Task brief
With the pictures left out, retype exactly the lines below starting at the line that contains "ΕΣΕΕ / Καφούνης: Η" and ending at the line that contains "skutecznie przy ograniczonym czasie?".
[[ The data open ]]
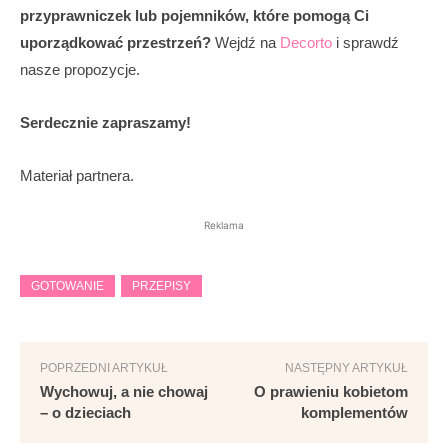
przyprawniczek lub pojemników, które pomogą Ci
uporządkować przestrzeń?
Wejdź na
Decorto
i sprawdź
nasze propozycje.
Serdecznie zapraszamy!
Materiał partnera.
Reklama
GOTOWANIE
PRZEPISY
POPRZEDNI ARTYKUŁ
NASTĘPNY ARTYKUŁ
Wychowuj, a nie chowaj
O prawieniu kobietom
– o dzieciach
komplementów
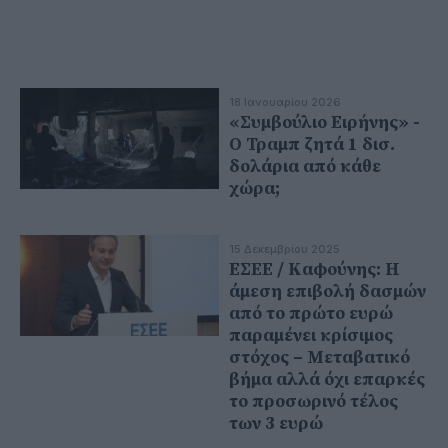
18 Ιανουαρίου 2026
«Συμβούλιο Ειρήνης» -
Ο Τραμπ ζητά 1 δισ.
δολάρια από κάθε
χώρα;
15 Δεκεμβρίου 2025
ΕΣΕΕ / Καφούνης: Η
άμεση επιβολή δασμών
από το πρώτο ευρώ
παραμένει κρίσιμος
στόχος – Μεταβατικό
βήμα αλλά όχι επαρκές
το προσωρινό τέλος
των 3 ευρώ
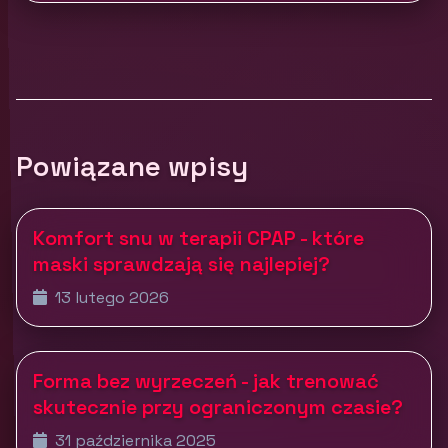
Powiązane wpisy
Komfort snu w terapii CPAP - które
maski sprawdzają się najlepiej?
13 lutego 2026
Forma bez wyrzeczeń - jak trenować
skutecznie przy ograniczonym czasie?
31 października 2025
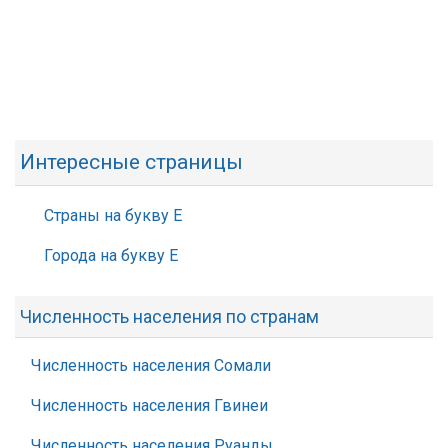
Интересные страницы
Страны на букву Е
Города на букву Е
Численность населения по странам
Численность населения Сомали
Численность населения Гвинеи
Численность населения Руанды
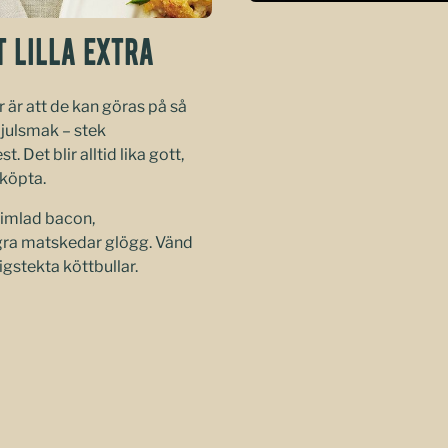
 LILLA EXTRA
 är att de kan göras på så
 julsmak – stek
 Det blir alltid lika gott,
köpta.
rimlad bacon,
gra matskedar glögg. Vänd
gstekta köttbullar.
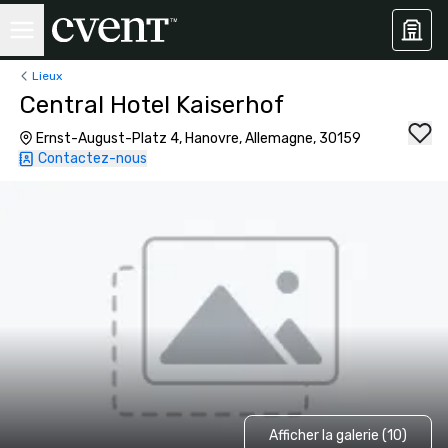
Lieux
Central Hotel Kaiserhof
Ernst-August-Platz 4, Hanovre, Allemagne, 30159
Contactez-nous
Afficher la galerie (10)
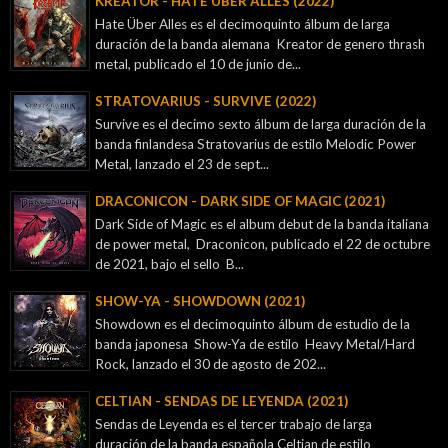
KREATOR - ‎HATE ÜBER ALLES (2022)
Hate Über Alles es el decimoquinto álbum de larga
duración de la banda alemana Kreator de genero thrash
metal, publicado el 10 de junio de...
STRATOVARIUS - SURVIVE (2022)
Survive es el decimo sexto álbum de larga duración de la
banda finlandesa Stratovarius de estilo Melodic Power
Metal, lanzado el 23 de sept...
DRACONICON - DARK SIDE OF MAGIC (2021)
Dark Side of Magic es el album debut de la banda italiana
de power metal, Draconicon, publicado el 22 de octubre
de 2021, bajo el sello B...
SHOW-YA - SHOWDOWN (2021)
Showdown es el decimoquinto álbum de estudio de la
banda japonesa Show-Ya de estilo Heavy Metal/Hard
Rock, lanzado el 30 de agosto de 202...
CELTIAN - SENDAS DE LEYENDA (2021)
Sendas de Leyenda es el tercer trabajo de larga
duración de la banda española Celtian de estilo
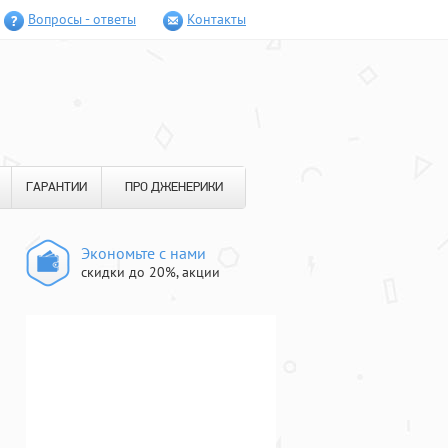
Вопросы - ответы
Контакты
ГАРАНТИИ
ПРО ДЖЕНЕРИКИ
Экономьте с нами
скидки до 20%, акции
[[ The data closed ]]
Task output
ΕΣΕΕ / Καφούνης: Η
άμεση επιβολή δασμών
από το πρώτο ευρώ
παραμένει κρίσιμος
στόχος – Μεταβατικό
βήμα αλλά όχι επαρκές
το προσωρινό τέλος
των 3 ευρώ
Powiązane wpisy
Komfort snu w terapii CPAP - które
maski sprawdzają się najlepiej?
13 lutego 2026
Forma bez wyrzeczeń - jak trenować
skutecznie przy ograniczonym czasie?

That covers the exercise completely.